**Exercise**
Print the data word for word, starting at its first line and ending at the line that contains "Harga konsumen Tiongkok naik 0,2% pada bulan". Include both of those lines.

**Dataset records**
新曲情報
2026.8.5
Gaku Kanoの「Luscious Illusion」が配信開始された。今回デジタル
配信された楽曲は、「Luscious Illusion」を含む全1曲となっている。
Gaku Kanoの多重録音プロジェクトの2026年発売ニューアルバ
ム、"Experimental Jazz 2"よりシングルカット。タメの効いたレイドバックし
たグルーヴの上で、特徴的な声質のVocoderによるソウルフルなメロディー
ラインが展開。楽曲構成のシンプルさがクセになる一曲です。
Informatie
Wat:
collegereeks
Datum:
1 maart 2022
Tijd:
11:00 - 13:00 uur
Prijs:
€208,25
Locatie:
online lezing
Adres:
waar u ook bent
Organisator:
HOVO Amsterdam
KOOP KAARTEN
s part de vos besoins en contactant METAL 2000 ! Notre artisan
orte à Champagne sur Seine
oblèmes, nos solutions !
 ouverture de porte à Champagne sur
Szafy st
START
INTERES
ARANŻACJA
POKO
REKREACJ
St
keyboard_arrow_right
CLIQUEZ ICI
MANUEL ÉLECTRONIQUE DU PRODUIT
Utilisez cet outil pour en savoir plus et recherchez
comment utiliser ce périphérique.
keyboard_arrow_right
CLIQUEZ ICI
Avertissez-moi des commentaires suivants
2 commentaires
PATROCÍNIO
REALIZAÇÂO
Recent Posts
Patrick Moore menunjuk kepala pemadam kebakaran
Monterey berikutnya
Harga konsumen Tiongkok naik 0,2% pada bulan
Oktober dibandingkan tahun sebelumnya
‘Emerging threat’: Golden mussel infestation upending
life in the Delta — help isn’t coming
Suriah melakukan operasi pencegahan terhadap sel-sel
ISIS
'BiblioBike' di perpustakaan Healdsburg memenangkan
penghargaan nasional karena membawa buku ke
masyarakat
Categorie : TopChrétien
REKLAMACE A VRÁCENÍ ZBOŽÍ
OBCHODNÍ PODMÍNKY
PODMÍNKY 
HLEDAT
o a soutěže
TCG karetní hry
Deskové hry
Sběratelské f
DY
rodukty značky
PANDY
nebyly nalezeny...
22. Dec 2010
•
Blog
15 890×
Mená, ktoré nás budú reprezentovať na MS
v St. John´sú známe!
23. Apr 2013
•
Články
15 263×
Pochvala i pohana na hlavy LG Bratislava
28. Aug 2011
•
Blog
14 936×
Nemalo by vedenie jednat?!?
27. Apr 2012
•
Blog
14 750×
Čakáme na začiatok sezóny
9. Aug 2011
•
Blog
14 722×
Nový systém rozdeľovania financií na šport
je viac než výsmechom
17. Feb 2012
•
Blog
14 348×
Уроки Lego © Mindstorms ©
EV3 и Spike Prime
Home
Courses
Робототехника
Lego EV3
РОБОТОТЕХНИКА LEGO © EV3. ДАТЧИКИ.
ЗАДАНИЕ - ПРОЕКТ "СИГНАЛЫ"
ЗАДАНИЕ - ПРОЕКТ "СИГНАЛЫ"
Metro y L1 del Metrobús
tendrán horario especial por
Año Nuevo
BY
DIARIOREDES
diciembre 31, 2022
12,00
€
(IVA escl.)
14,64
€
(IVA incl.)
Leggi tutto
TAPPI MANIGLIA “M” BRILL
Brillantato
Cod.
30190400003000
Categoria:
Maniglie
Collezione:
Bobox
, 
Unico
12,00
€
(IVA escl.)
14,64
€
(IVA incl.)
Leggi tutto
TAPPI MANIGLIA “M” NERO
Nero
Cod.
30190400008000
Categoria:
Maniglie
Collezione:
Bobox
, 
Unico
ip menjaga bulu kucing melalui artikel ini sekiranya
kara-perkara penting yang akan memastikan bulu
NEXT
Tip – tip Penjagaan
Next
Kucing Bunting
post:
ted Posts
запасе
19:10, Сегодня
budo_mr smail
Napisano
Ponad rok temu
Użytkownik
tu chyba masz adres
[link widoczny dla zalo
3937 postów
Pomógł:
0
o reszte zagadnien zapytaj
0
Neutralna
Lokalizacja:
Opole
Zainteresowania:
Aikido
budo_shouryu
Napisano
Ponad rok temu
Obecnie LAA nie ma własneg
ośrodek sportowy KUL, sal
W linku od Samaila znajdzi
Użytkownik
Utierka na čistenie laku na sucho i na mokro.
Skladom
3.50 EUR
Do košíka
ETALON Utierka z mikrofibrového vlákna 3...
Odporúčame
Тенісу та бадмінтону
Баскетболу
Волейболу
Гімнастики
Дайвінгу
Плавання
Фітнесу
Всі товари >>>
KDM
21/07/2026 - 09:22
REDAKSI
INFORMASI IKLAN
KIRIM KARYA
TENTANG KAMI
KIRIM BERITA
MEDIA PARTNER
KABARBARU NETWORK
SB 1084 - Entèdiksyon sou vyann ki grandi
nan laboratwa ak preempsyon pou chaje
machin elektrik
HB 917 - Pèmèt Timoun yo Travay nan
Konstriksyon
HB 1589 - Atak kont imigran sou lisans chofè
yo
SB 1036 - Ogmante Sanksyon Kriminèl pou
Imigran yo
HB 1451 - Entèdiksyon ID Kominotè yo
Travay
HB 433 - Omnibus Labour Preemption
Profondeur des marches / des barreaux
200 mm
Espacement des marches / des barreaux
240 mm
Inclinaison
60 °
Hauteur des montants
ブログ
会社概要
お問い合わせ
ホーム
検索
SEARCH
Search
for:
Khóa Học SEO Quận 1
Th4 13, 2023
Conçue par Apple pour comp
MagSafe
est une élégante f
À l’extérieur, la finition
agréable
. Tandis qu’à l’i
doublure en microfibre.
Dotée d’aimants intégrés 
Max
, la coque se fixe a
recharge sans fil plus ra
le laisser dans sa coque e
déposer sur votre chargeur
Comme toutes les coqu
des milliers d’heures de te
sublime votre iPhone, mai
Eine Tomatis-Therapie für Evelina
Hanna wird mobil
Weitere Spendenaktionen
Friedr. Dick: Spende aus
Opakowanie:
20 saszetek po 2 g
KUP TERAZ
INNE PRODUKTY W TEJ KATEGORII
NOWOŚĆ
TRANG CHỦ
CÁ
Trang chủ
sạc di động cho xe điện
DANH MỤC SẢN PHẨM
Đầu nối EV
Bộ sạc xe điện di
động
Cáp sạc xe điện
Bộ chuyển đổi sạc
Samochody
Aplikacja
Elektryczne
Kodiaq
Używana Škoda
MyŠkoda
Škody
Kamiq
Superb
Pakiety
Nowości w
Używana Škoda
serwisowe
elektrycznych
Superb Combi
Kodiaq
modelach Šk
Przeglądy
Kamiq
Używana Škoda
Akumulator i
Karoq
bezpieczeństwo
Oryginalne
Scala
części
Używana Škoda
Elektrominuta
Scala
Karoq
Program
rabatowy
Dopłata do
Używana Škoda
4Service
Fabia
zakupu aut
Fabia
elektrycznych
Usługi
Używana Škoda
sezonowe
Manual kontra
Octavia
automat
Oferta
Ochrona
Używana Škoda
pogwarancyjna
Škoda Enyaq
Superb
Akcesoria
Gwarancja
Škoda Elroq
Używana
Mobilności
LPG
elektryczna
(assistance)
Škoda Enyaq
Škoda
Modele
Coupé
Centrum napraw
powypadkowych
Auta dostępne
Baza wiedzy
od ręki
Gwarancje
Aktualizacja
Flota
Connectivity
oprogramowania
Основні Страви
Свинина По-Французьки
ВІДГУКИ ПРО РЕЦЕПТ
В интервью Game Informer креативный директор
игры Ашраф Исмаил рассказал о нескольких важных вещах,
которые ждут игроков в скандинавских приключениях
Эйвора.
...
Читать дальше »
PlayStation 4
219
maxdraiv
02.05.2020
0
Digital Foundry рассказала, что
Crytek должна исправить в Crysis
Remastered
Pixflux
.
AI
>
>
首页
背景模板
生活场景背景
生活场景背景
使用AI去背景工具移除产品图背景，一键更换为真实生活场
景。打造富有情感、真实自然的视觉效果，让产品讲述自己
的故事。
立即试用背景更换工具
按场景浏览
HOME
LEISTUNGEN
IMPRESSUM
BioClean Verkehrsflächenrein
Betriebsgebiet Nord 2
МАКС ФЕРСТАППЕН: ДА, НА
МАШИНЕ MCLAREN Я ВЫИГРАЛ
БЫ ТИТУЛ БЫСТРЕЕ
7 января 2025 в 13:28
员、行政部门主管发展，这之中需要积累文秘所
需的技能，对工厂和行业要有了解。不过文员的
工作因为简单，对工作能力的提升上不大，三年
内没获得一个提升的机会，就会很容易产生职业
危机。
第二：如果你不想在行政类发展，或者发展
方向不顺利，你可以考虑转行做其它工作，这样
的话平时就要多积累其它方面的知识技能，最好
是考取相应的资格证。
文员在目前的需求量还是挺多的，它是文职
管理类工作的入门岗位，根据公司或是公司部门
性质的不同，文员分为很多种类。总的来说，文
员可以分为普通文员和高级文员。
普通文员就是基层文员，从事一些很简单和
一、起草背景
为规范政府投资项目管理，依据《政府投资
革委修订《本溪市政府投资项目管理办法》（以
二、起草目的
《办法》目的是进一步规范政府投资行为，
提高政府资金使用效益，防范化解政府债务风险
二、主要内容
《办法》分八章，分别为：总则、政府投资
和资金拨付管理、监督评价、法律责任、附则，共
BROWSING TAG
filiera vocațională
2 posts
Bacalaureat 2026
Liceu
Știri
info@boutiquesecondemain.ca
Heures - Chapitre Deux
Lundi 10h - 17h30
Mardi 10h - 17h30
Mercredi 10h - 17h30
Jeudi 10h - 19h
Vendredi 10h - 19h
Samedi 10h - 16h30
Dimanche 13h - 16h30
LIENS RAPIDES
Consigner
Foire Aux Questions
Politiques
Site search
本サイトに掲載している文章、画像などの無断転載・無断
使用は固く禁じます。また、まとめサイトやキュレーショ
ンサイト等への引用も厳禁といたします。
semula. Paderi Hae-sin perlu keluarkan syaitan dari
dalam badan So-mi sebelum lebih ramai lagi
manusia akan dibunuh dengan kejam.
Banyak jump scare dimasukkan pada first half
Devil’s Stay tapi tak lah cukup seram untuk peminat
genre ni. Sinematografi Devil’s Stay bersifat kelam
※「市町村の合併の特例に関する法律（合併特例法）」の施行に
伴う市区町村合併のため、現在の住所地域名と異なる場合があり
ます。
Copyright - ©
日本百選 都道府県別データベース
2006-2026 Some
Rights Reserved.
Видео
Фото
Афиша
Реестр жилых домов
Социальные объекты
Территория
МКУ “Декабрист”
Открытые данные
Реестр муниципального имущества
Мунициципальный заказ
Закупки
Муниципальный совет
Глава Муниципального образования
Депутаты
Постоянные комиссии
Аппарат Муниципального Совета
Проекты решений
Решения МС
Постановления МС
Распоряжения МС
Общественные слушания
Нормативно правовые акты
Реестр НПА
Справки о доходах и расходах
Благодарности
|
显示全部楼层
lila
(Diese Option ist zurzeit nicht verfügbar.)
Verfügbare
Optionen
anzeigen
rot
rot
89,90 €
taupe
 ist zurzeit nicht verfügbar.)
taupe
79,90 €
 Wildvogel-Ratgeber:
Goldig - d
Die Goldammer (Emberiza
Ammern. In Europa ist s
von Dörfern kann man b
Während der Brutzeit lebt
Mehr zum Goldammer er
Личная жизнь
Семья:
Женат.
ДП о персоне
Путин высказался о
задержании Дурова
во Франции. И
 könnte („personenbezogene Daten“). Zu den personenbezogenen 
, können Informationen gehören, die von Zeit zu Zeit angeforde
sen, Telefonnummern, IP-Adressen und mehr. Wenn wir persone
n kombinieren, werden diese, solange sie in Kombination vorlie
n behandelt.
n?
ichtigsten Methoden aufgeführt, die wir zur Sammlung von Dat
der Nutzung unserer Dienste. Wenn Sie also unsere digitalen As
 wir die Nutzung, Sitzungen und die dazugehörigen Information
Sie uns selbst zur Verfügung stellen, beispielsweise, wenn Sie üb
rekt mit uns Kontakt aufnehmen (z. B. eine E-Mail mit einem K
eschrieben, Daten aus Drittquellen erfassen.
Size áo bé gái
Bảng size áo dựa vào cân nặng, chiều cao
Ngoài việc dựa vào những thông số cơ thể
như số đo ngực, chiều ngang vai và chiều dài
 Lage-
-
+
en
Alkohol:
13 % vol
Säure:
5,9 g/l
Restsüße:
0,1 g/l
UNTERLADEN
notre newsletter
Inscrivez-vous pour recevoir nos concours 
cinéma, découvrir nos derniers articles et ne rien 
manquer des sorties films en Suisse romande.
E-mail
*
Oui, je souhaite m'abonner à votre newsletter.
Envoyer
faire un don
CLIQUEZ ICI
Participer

**Solution for this problem**
新曲情報
2026.8.5
Gaku Kanoの「Luscious Illusion」が配信開始された。今回デジタル
配信された楽曲は、「Luscious Illusion」を含む全1曲となっている。
Gaku Kanoの多重録音プロジェクトの2026年発売ニューアルバ
ム、"Experimental Jazz 2"よりシングルカット。タメの効いたレイドバックし
たグルーヴの上で、特徴的な声質のVocoderによるソウルフルなメロディー
ラインが展開。楽曲構成のシンプルさがクセになる一曲です。
Informatie
Wat:
collegereeks
Datum:
1 maart 2022
Tijd:
11:00 - 13:00 uur
Prijs:
€208,25
Locatie:
online lezing
Adres:
waar u ook bent
Organisator:
HOVO Amsterdam
KOOP KAARTEN
s part de vos besoins en contactant METAL 2000 ! Notre artisan
orte à Champagne sur Seine
oblèmes, nos solutions !
 ouverture de porte à Champagne sur
Szafy st
START
INTERES
ARANŻACJA
POKO
REKREACJ
St
keyboard_arrow_right
CLIQUEZ ICI
MANUEL ÉLECTRONIQUE DU PRODUIT
Utilisez cet outil pour en savoir plus et recherchez
comment utiliser ce périphérique.
keyboard_arrow_right
CLIQUEZ ICI
Avertissez-moi des commentaires suivants
2 commentaires
PATROCÍNIO
REALIZAÇÂO
Recent Posts
Patrick Moore menunjuk kepala pemadam kebakaran
Monterey berikutnya
Harga konsumen Tiongkok naik 0,2% pada bulan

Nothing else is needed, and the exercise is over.